Le gouvernement a lancé une grande consultation en ligne pour préparer la prochaine réforme des retraites en 2019. Je viens ici apporter ma contribution au débat en cours dans les médias.
 
Je remarque qu’on ne parle que des différents moyens de financer les retraites, laissant de côté un élément fondamental : les hommes et les femmes qui quittent la vie active ne seront pas remplacés, leurs successeurs potentiels n’existent physiquement pas. Or, à quoi sert l’argent des retraites si l’on ne peut s’en servir pour acheter ce dont on a besoin pour vivre ?

En effet, l’augmentation de l’espérance de vie multiplie le nombre de seniors, tandis que la baisse du nombre d’enfants depuis les années 1970 diminue le nombre de gens pouvant faire tourner l’économie. À âge de retraite constant, les compétences nécessaires seront chez les jeunes retraités, et non plus sur le marché du travail.

Le gouvernement a bien précisé que son projet de réforme ne prévoit pas d’augmentation de l’âge de départ. Il a un autre objectif : atténuer la complication et les injustices des divers régimes actuels en instituant « une retraite égale à cotisations égales », ce que l’opinion considère comme équitable. Mais cela augmentera-t-il le nombre des actifs ? Théoriquement oui, si tout le monde partait effectivement, disons à 62 ans.
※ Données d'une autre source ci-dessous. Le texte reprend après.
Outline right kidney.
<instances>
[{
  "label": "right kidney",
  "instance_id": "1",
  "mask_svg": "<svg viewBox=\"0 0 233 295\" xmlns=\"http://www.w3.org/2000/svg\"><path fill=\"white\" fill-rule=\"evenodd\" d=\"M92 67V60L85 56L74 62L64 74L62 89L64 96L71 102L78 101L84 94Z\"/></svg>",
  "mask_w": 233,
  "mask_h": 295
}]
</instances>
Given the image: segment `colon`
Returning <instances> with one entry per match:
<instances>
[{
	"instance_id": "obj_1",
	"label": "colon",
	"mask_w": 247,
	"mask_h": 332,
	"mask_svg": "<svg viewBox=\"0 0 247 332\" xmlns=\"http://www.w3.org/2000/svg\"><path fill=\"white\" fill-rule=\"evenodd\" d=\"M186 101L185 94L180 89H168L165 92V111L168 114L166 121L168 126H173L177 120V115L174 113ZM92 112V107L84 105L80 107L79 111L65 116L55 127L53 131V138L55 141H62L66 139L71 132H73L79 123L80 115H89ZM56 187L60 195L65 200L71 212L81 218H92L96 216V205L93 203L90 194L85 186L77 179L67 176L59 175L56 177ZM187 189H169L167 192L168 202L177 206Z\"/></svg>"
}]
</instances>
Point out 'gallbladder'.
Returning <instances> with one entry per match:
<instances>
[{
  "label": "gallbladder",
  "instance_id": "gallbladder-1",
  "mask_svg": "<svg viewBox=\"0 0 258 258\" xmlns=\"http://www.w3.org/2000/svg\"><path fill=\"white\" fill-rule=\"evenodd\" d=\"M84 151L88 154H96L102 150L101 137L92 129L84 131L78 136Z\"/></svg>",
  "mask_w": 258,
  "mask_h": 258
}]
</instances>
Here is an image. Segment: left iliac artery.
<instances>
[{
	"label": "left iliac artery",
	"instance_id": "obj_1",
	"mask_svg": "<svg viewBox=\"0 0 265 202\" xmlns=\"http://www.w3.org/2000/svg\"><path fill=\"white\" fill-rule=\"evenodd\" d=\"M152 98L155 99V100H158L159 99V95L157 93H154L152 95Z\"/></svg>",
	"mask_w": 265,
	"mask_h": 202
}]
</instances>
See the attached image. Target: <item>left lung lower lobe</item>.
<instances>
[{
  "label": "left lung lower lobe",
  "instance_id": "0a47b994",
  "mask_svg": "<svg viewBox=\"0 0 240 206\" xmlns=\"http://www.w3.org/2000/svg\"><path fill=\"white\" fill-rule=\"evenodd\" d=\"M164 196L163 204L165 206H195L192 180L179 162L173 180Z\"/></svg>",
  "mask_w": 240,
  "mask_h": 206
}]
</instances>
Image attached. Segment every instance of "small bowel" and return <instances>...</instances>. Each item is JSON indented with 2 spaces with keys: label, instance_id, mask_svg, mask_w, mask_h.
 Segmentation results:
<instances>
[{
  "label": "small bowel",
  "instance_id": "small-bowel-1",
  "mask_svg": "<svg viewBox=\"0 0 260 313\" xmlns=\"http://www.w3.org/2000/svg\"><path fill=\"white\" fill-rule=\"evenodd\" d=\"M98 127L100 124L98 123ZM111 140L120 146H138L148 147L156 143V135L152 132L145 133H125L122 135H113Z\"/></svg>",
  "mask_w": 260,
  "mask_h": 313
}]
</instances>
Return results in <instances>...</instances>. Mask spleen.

Mais ce sera politiquement difficile à mettre en œuvre, donc n’y comptons pas trop !
Une partie des spécialistes disent avoir la solution : des fonds de pension et autres mesures financières. Ce n’est pas mon avis.

LA « SOLUTION » DES FONDS DE PENSION POUR LES RETRAITES

Les milieux financiers font campagne pour le transfert de tout ou partie de la retraite par répartition (le système actuel de mutualisation en France) vers la retraite par capitalisation (épargne individuelle confiée à des fonds de pension à l’anglo-saxonne) et proposent divers dispositifs garantissant les revenus dans l’avenir.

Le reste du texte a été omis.